# Urgent Please Professor University salary/package question



## loulla100

Hello every one,, I am new to this Forum.... hopefully some body will reply me
I've just applied for a professor position (University of Abu Dhabi). I'm waiting for their offer.
Does anybody knows how much can I expect for this position?
There is also another opportunity for work in Dubai, which one do you thing is better? (i mean from a financial point of view).
Thank you


----------



## AlexDhabi

I would say the offers would be similar but the accommodation part of the package might be where it differs.
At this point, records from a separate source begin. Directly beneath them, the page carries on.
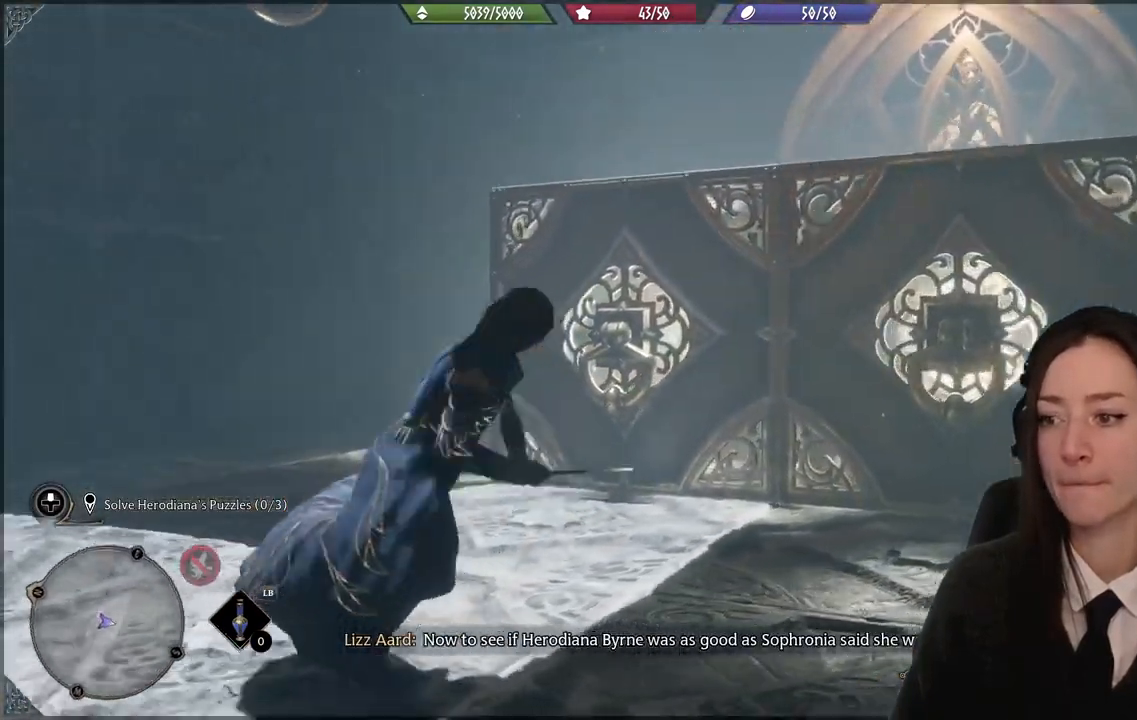
{"buttons": [], "left_stick": "right", "right_stick": "left", "events": [[234, "right_stick", "left"]]}
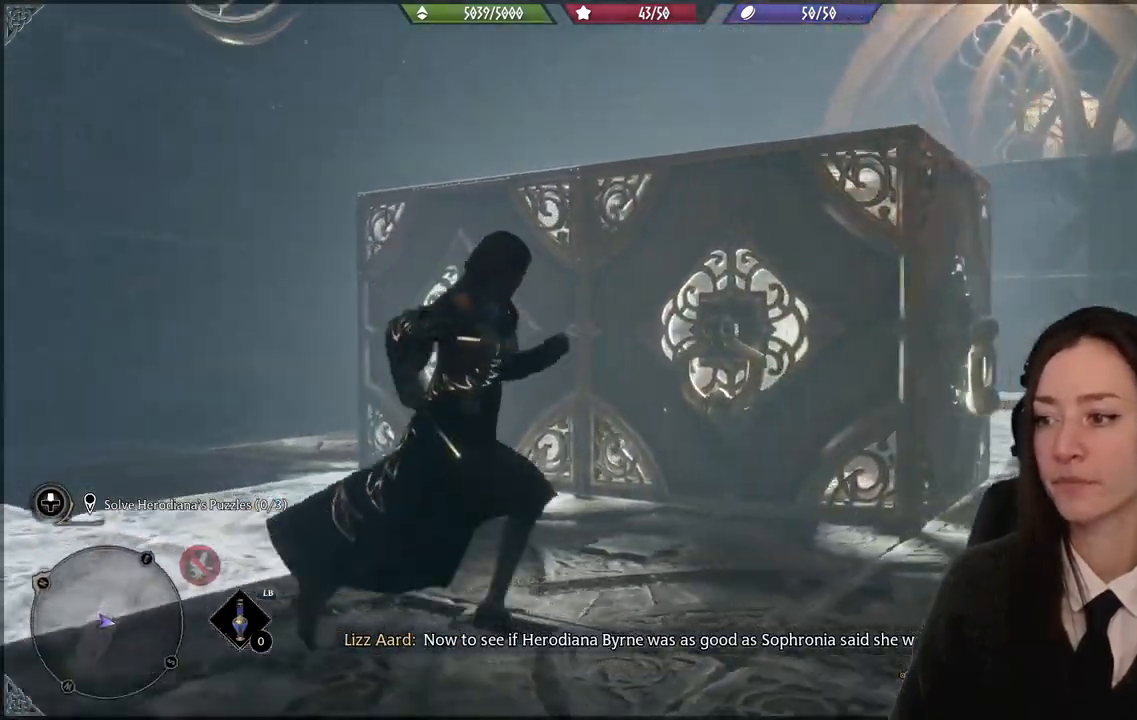
{"buttons": [], "left_stick": "right", "right_stick": "center", "events": [[500, "right_stick", "center"]]}
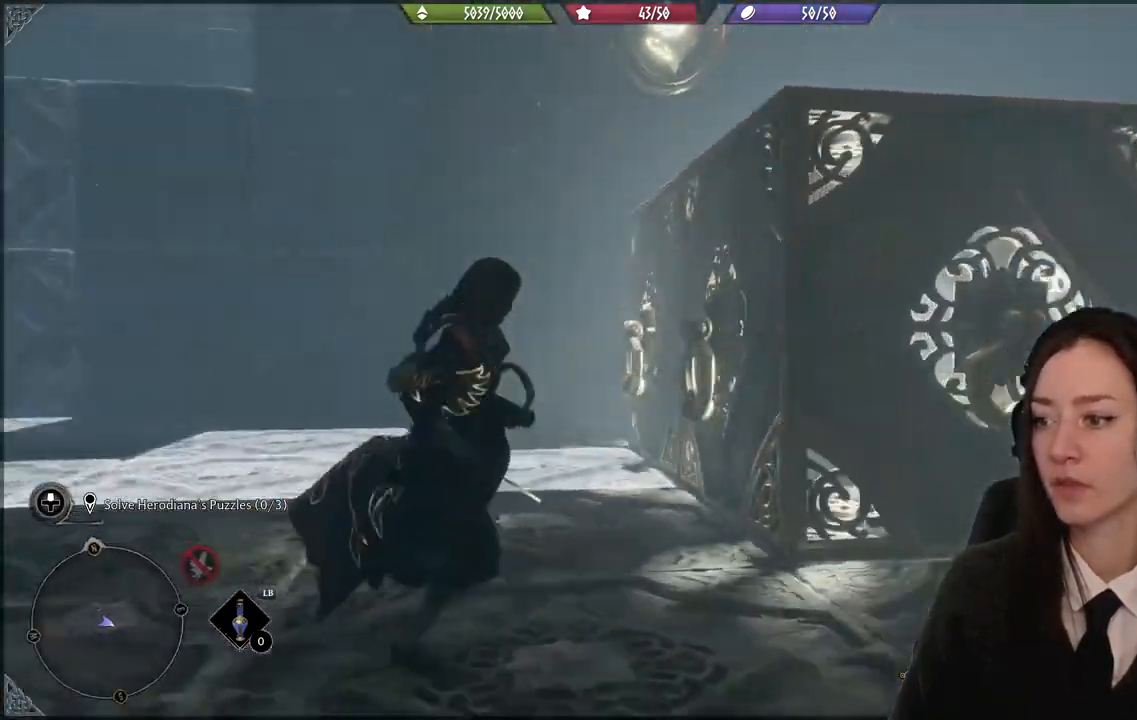
{"buttons": [], "left_stick": "right", "right_stick": "center", "events": []}
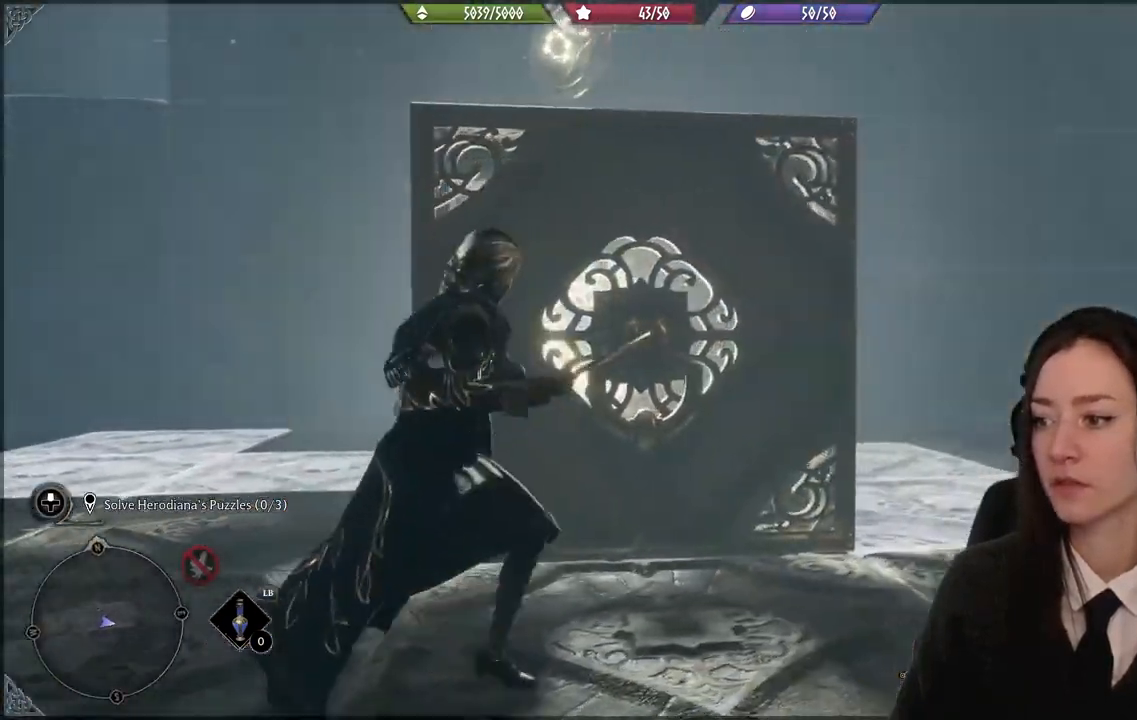
{"buttons": [], "left_stick": "up-right", "right_stick": "right", "events": [[166, "left_stick", "up-right"], [200, "right_stick", "right"]]}
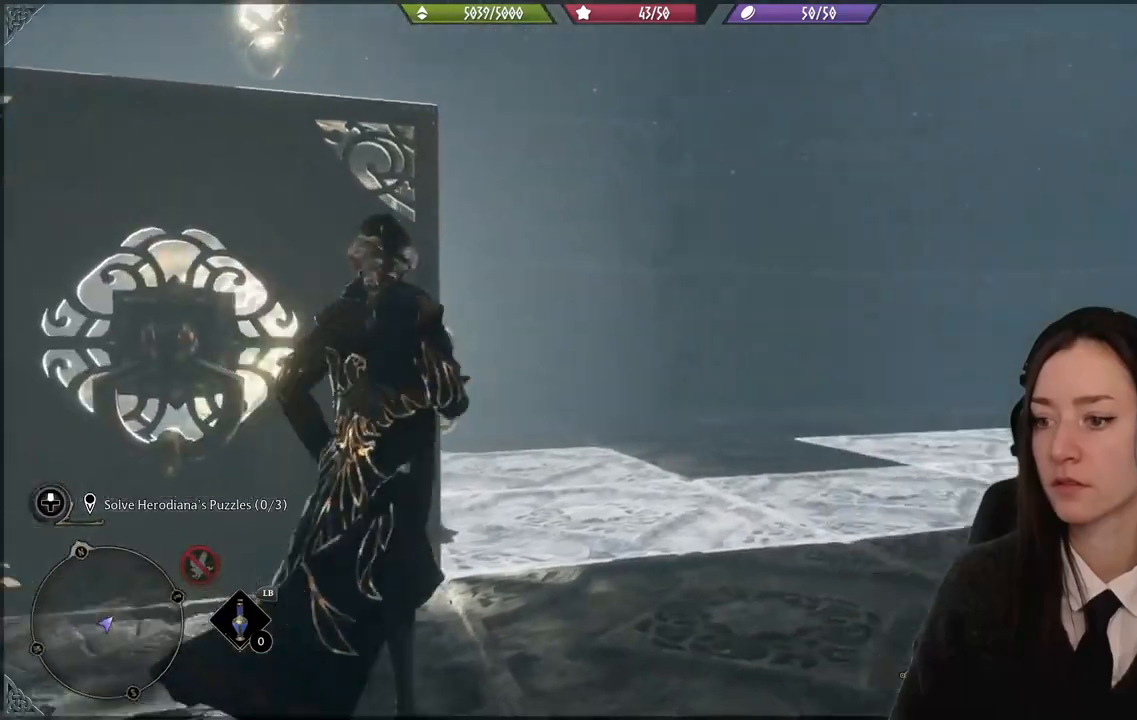
{"buttons": [], "left_stick": "up-right", "right_stick": "center", "events": [[300, "right_stick", "center"]]}
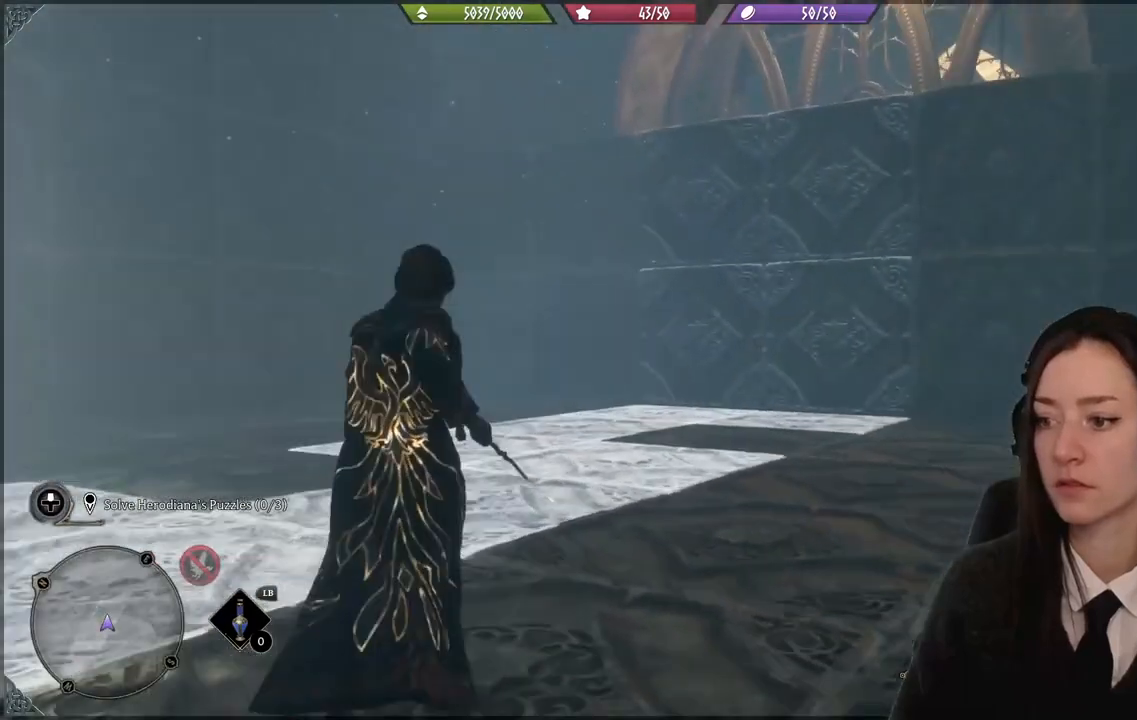
{"buttons": [], "left_stick": "center", "right_stick": "up-left", "events": [[33, "left_stick", "center"], [233, "right_stick", "up-left"]]}
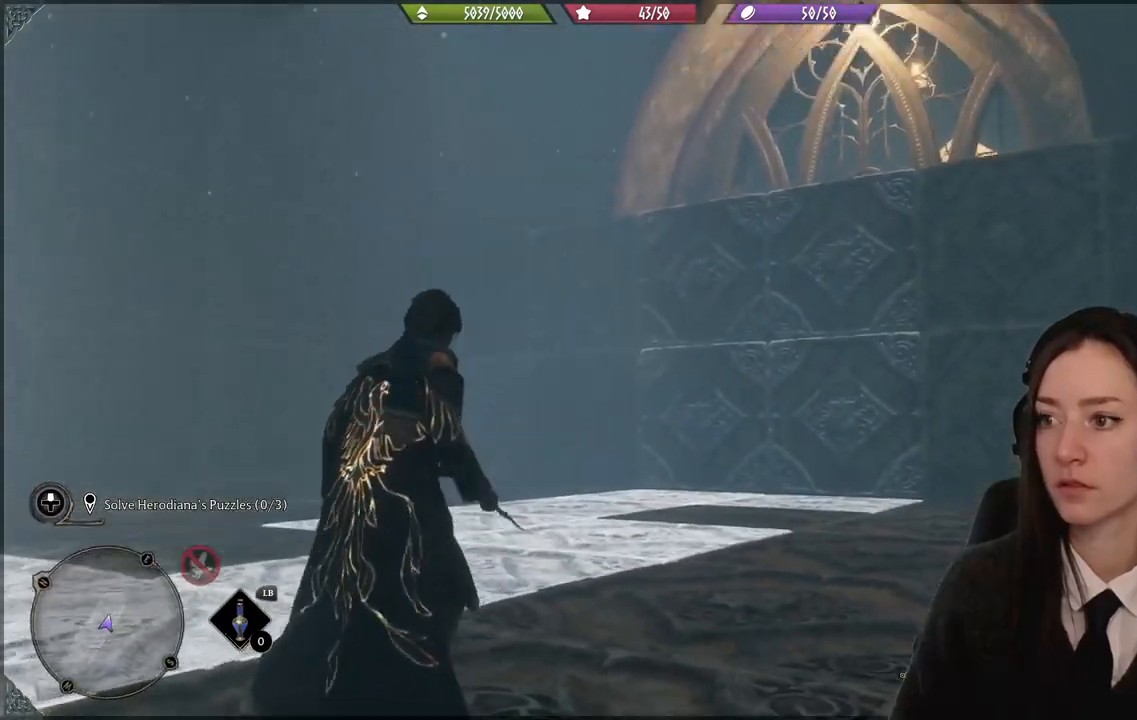
{"buttons": [], "left_stick": "up-left", "right_stick": "down-left", "events": [[100, "right_stick", "center"], [367, "right_stick", "down-left"], [401, "left_stick", "up-left"]]}
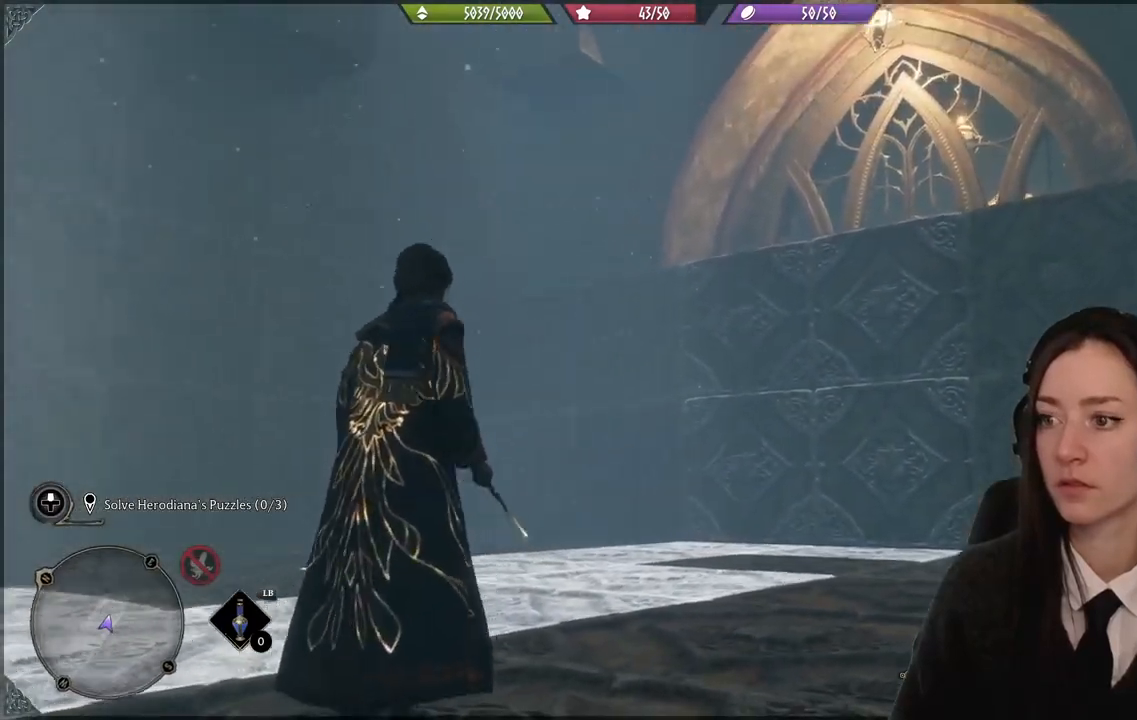
{"buttons": [], "left_stick": "up-left", "right_stick": "left", "events": [[367, "right_stick", "left"]]}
The cost of living is about the same and accommodation is pretty similar these days.


----------



## minang

Do you mean Abu Dhabi University? I believe they will offer you something between 18-20k per month as salary. In addition you will get housing, health insurance, school allowance for your kids, and annual return air ticket.



loulla100 said:


> Hello every one,, I am new to this Forum.... hopefully some body will reply me
> I've just applied for a professor position (University of Abu Dhabi). I'm waiting for their offer.
> Does anybody knows how much can I expect for this position?
> There is also another opportunity for work in Dubai, which one do you thing is better? (i mean from a financial point of view).
> Thank you


----------



## vickyme87

Hello, I'm sorry im adding a question here. May I know how do I apply for university. Have B.E in computer science engg and M.Tech in Computer networks and 1 year exp from india. Please help reply. Any info will be appreciated.


----------



## MuhammadHussain

@ loulla100!

Abu Dhabi is slightly costly then Dubai especially in terms of Accommodation. We cannot advise you much as your question has limited information. As per my experience, you should look analyse your long term professional/career targets before proceeding with a new challenge.

Good Luck


----------



## TaraUK

*Professor salaries*

Hello, I also have a related question. I see Professor jobs advertised in Gulf countries but no mention of salaries. What would an experienced Professor earn in UAE, Oman, Qatar and Kuwait? Thanks in advance.


----------